» INFORMATION SHOWN:
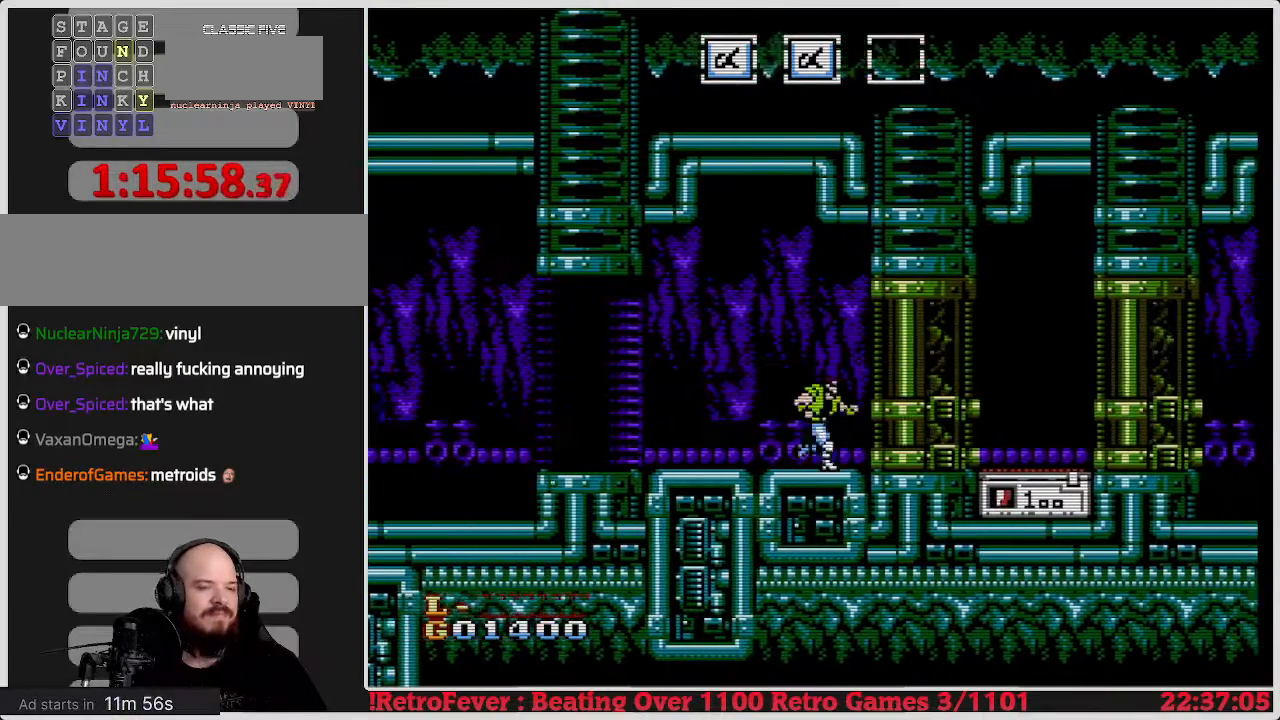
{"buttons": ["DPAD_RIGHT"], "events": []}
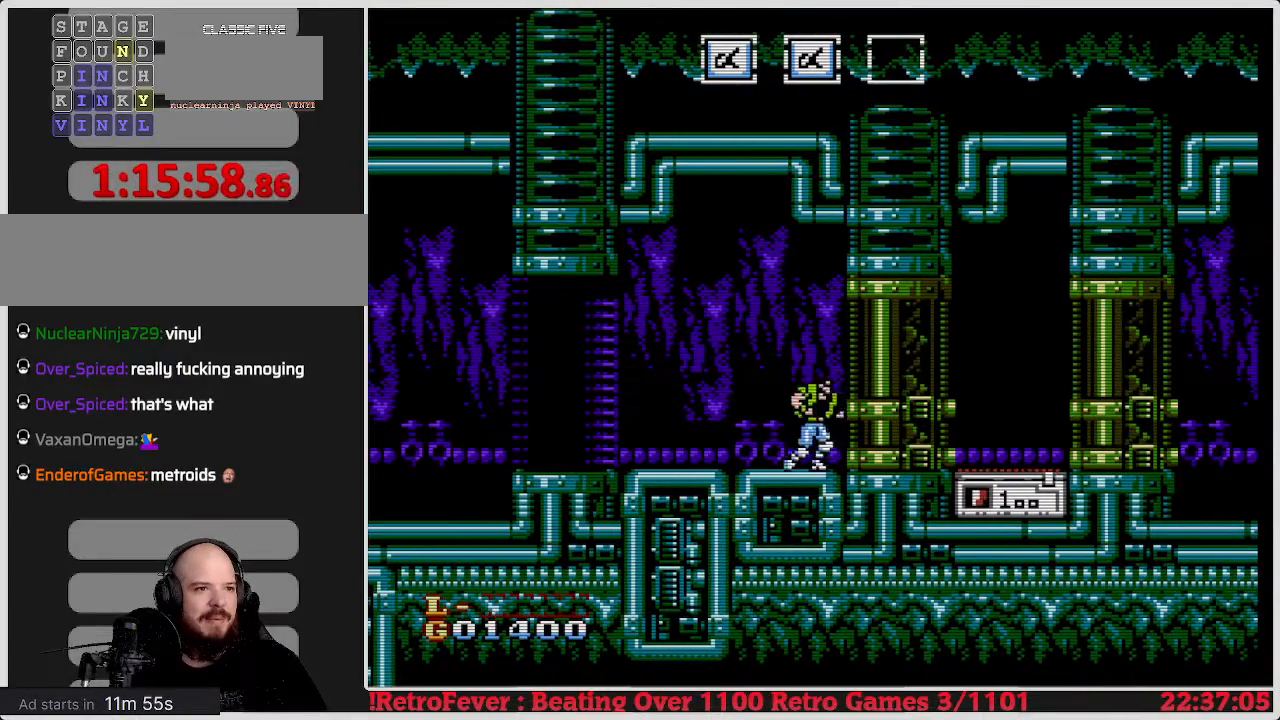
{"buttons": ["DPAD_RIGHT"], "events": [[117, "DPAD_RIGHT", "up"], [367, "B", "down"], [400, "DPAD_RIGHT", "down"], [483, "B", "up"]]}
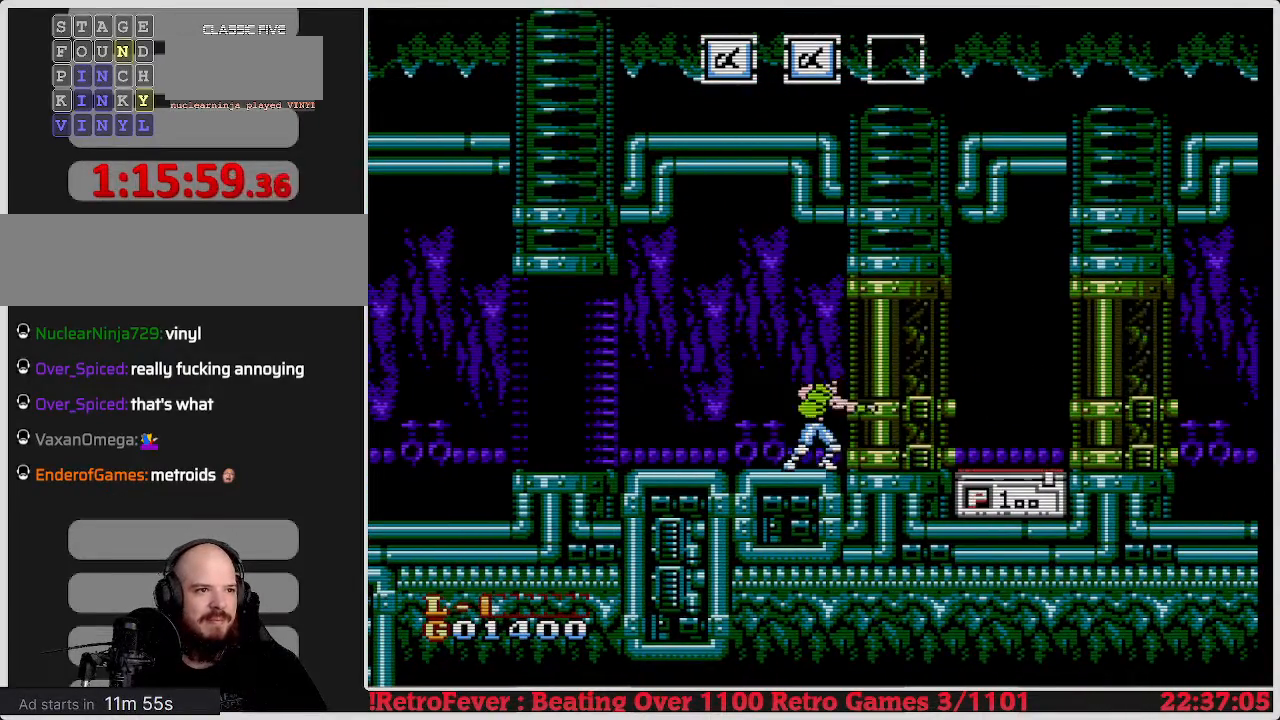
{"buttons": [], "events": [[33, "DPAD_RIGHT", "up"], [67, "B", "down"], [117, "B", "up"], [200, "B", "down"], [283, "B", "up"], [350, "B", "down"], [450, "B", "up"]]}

» THE TASK: The task calls for every line of the data to be returned exactly, without pictures.

» RESPONSE TO THE TASK:
{"buttons": ["DPAD_RIGHT"], "events": []}
{"buttons": ["DPAD_RIGHT"], "events": [[117, "DPAD_RIGHT", "up"], [367, "B", "down"], [400, "DPAD_RIGHT", "down"], [483, "B", "up"]]}
{"buttons": [], "events": [[33, "DPAD_RIGHT", "up"], [67, "B", "down"], [117, "B", "up"], [200, "B", "down"], [283, "B", "up"], [350, "B", "down"], [450, "B", "up"]]}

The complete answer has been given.